> _WHAT THE TASK REQUIRES_: Update the lines from the first one up to and including the line with "True or false: Total Credit": replace "slice" with "wedge" and change nothing else.
PROVIDED DATA START
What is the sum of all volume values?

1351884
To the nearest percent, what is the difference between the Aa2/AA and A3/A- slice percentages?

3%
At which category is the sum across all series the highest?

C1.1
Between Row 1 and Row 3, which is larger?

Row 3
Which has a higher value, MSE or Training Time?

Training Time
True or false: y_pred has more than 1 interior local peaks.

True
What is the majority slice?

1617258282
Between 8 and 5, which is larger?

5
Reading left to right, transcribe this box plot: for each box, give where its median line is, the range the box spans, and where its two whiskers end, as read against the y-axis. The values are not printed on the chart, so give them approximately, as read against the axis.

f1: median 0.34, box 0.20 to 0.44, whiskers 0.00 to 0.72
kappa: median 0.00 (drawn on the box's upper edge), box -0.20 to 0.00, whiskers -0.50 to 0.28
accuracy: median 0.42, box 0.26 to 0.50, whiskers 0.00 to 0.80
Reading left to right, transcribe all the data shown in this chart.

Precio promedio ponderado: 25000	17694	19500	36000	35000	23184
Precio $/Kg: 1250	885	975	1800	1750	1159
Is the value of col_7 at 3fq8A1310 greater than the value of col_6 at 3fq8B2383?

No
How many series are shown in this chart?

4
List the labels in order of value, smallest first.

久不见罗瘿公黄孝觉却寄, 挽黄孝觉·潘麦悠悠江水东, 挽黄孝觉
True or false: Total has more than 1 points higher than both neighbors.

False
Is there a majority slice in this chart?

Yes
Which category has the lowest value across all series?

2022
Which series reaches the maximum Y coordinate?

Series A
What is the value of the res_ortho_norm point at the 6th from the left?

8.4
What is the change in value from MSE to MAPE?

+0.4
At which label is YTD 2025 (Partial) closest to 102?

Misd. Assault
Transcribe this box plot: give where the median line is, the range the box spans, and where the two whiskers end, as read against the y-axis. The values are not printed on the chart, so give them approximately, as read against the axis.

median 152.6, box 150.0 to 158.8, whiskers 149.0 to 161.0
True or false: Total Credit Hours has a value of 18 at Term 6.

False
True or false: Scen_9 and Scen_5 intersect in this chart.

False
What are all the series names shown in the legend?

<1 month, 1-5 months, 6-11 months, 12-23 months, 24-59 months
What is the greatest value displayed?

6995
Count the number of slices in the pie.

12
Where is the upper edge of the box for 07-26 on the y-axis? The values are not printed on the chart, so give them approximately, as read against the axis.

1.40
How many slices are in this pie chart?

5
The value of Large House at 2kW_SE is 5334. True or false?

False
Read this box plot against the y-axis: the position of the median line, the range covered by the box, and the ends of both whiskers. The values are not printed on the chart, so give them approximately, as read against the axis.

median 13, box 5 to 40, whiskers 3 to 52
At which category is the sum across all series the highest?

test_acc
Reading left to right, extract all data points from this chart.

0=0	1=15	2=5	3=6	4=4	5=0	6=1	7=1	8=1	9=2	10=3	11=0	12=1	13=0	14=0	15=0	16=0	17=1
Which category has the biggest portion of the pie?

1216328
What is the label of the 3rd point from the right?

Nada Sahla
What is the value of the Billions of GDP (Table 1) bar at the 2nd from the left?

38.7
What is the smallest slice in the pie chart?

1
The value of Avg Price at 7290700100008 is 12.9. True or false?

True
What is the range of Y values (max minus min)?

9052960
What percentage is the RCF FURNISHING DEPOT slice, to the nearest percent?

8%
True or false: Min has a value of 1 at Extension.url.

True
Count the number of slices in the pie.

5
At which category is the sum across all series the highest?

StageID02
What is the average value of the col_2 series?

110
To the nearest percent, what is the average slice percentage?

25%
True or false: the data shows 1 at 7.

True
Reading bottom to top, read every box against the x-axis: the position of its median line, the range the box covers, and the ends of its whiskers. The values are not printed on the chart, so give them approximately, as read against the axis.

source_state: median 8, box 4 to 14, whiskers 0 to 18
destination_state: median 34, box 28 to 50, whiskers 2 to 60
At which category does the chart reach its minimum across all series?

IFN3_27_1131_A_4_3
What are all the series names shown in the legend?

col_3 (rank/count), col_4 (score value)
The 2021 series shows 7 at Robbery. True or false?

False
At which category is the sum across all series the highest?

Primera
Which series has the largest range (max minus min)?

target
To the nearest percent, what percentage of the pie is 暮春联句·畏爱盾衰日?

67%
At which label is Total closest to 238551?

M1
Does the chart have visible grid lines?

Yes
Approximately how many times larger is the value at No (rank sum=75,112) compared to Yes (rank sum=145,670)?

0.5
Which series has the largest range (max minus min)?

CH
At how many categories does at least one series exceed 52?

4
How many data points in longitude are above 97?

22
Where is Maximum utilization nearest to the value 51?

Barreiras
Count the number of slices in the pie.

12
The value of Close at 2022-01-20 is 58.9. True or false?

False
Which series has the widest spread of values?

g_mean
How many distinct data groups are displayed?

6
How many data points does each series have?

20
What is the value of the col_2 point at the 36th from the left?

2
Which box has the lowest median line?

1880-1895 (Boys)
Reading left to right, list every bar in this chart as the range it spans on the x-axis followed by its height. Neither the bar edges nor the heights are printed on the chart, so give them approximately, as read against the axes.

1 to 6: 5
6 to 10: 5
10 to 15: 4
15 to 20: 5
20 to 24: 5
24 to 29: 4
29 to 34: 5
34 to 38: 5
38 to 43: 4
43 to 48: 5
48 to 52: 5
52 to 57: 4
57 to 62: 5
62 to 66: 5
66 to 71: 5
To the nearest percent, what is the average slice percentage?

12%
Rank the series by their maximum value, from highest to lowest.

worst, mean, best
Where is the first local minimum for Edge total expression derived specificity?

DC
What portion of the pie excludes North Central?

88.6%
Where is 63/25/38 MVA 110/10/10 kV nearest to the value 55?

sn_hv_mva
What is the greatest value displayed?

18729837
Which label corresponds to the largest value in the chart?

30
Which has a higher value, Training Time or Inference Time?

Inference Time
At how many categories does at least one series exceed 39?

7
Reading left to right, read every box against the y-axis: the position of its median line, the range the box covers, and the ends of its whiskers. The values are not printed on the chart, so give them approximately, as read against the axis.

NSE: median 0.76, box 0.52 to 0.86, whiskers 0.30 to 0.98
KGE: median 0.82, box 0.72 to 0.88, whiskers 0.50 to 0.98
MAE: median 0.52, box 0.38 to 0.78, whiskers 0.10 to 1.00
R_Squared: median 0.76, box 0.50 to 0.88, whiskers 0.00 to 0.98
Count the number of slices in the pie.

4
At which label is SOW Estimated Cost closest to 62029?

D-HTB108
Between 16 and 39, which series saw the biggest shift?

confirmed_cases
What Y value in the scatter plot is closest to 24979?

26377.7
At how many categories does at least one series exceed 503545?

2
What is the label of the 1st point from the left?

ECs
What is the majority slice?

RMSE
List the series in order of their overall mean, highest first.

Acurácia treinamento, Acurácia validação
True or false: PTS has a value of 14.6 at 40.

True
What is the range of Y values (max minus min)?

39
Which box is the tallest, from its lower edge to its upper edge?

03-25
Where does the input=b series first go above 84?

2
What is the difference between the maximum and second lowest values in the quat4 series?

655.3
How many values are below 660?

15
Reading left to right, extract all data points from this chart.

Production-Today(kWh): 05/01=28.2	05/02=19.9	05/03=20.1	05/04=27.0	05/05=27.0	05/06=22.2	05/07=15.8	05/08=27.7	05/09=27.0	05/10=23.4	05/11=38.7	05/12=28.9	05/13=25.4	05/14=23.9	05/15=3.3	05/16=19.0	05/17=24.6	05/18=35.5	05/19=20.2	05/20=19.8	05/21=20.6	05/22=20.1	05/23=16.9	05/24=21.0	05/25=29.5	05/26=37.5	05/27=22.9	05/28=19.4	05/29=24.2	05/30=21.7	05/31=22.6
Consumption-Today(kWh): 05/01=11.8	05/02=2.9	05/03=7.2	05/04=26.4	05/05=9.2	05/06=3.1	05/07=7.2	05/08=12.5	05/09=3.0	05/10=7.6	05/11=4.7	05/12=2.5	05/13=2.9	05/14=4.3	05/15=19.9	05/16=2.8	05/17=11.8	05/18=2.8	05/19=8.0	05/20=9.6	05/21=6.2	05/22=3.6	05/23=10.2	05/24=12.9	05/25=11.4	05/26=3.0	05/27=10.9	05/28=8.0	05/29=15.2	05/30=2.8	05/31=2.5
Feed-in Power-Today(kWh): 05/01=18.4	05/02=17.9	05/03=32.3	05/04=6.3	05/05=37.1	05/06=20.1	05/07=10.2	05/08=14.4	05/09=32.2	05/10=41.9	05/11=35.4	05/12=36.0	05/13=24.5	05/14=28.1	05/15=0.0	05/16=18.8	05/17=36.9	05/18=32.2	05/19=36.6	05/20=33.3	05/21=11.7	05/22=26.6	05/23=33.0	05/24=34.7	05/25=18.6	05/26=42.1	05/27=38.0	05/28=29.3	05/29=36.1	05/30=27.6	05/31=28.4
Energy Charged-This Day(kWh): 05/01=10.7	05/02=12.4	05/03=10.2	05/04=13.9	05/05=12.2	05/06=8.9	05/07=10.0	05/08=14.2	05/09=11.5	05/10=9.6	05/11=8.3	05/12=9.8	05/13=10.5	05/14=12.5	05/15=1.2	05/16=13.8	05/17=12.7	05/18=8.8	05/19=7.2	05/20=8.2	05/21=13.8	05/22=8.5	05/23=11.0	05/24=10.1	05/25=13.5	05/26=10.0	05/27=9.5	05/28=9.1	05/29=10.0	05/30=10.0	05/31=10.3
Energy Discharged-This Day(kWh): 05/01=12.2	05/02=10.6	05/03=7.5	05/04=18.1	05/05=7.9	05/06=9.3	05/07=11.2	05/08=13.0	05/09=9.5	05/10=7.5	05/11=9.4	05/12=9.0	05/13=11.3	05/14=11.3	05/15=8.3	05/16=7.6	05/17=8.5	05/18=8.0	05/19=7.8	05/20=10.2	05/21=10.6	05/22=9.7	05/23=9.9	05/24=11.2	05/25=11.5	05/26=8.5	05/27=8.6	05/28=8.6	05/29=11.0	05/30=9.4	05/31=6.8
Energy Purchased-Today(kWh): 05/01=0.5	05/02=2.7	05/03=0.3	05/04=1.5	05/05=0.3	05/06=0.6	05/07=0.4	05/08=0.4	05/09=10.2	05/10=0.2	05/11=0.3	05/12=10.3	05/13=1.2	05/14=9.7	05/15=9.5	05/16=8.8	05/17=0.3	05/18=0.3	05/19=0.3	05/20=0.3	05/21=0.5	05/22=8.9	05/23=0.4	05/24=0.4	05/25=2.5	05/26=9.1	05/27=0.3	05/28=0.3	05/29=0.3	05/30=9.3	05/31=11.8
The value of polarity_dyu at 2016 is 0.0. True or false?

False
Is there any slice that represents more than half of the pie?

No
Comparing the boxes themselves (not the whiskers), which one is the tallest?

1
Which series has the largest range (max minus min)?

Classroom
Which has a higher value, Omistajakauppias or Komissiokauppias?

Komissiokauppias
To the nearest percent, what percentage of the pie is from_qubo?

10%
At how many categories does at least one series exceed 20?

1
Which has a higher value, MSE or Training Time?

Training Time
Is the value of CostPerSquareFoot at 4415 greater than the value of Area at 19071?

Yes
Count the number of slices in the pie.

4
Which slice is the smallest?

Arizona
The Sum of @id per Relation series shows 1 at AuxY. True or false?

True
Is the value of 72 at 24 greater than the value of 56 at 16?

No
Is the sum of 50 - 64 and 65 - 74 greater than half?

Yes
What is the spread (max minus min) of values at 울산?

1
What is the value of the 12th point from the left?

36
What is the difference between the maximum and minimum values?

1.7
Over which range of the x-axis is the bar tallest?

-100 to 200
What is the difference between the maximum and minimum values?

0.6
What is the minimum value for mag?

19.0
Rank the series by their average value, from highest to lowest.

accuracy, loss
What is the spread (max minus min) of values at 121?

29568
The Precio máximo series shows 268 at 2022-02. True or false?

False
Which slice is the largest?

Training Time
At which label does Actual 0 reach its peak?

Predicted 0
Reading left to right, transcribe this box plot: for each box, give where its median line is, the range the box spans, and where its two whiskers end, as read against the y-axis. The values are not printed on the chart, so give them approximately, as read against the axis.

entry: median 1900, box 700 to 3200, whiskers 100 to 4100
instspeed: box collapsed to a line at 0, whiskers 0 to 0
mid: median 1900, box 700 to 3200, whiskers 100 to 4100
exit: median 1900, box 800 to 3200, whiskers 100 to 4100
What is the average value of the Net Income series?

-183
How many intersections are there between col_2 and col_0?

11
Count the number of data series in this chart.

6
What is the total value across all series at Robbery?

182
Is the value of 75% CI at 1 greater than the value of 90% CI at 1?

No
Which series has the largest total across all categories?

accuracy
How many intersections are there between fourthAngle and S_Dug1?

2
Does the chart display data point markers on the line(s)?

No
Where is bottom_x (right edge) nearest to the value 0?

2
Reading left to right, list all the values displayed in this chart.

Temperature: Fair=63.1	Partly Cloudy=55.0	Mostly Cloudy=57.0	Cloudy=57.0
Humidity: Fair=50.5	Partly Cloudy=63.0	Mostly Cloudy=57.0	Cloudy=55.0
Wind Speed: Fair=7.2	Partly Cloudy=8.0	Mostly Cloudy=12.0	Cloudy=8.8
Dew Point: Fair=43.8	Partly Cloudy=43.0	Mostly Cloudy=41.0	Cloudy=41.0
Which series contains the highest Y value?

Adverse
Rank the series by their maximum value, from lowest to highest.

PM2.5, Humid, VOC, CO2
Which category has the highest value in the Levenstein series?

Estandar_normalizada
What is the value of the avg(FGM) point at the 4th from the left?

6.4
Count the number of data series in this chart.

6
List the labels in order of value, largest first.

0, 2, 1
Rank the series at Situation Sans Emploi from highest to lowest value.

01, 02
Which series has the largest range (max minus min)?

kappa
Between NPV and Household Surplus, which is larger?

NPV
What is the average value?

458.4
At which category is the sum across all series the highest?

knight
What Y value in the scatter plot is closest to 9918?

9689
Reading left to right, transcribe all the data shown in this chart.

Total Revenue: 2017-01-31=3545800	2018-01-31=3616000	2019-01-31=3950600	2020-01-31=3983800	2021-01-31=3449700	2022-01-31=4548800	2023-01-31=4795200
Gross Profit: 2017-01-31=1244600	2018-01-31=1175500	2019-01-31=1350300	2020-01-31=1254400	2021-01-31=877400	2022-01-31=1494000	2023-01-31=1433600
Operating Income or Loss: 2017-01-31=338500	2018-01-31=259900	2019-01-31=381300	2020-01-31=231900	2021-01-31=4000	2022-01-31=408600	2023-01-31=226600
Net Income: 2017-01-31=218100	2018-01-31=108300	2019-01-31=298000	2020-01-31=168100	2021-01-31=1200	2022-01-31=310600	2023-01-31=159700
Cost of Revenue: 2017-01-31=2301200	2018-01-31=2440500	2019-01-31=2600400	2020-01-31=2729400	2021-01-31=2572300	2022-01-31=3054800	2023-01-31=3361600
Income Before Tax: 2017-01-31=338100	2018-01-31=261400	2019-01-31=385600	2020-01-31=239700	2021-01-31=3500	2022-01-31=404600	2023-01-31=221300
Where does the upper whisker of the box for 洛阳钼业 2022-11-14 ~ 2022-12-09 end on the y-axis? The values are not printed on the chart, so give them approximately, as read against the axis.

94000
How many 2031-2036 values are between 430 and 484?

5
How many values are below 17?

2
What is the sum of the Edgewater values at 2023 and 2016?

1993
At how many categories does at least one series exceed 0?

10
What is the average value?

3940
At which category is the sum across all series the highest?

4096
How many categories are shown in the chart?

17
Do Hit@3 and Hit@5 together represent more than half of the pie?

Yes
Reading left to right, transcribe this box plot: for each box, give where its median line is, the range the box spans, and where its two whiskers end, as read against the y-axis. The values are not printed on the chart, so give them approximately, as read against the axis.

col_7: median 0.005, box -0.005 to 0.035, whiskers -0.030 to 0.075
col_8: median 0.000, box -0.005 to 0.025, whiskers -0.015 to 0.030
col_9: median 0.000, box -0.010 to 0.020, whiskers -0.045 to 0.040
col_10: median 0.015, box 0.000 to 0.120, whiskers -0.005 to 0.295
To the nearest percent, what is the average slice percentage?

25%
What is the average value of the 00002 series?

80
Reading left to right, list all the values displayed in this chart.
PROVIDED DATA END
> _RESULT FOR THIS EXERCISE_:
What is the sum of all volume values?

1351884
To the nearest percent, what is the difference between the Aa2/AA and A3/A- wedge percentages?

3%
At which category is the sum across all series the highest?

C1.1
Between Row 1 and Row 3, which is larger?

Row 3
Which has a higher value, MSE or Training Time?

Training Time
True or false: y_pred has more than 1 interior local peaks.

True
What is the majority wedge?

1617258282
Between 8 and 5, which is larger?

5
Reading left to right, transcribe this box plot: for each box, give where its median line is, the range the box spans, and where its two whiskers end, as read against the y-axis. The values are not printed on the chart, so give them approximately, as read against the axis.

f1: median 0.34, box 0.20 to 0.44, whiskers 0.00 to 0.72
kappa: median 0.00 (drawn on the box's upper edge), box -0.20 to 0.00, whiskers -0.50 to 0.28
accuracy: median 0.42, box 0.26 to 0.50, whiskers 0.00 to 0.80
Reading left to right, transcribe all the data shown in this chart.

Precio promedio ponderado: 25000	17694	19500	36000	35000	23184
Precio $/Kg: 1250	885	975	1800	1750	1159
Is the value of col_7 at 3fq8A1310 greater than the value of col_6 at 3fq8B2383?

No
How many series are shown in this chart?

4
List the labels in order of value, smallest first.

久不见罗瘿公黄孝觉却寄, 挽黄孝觉·潘麦悠悠江水东, 挽黄孝觉
True or false: Total has more than 1 points higher than both neighbors.

False
Is there a majority wedge in this chart?

Yes
Which category has the lowest value across all series?

2022
Which series reaches the maximum Y coordinate?

Series A
What is the value of the res_ortho_norm point at the 6th from the left?

8.4
What is the change in value from MSE to MAPE?

+0.4
At which label is YTD 2025 (Partial) closest to 102?

Misd. Assault
Transcribe this box plot: give where the median line is, the range the box spans, and where the two whiskers end, as read against the y-axis. The values are not printed on the chart, so give them approximately, as read against the axis.

median 152.6, box 150.0 to 158.8, whiskers 149.0 to 161.0
True or false: Total Credit Hours has a value of 18 at Term 6.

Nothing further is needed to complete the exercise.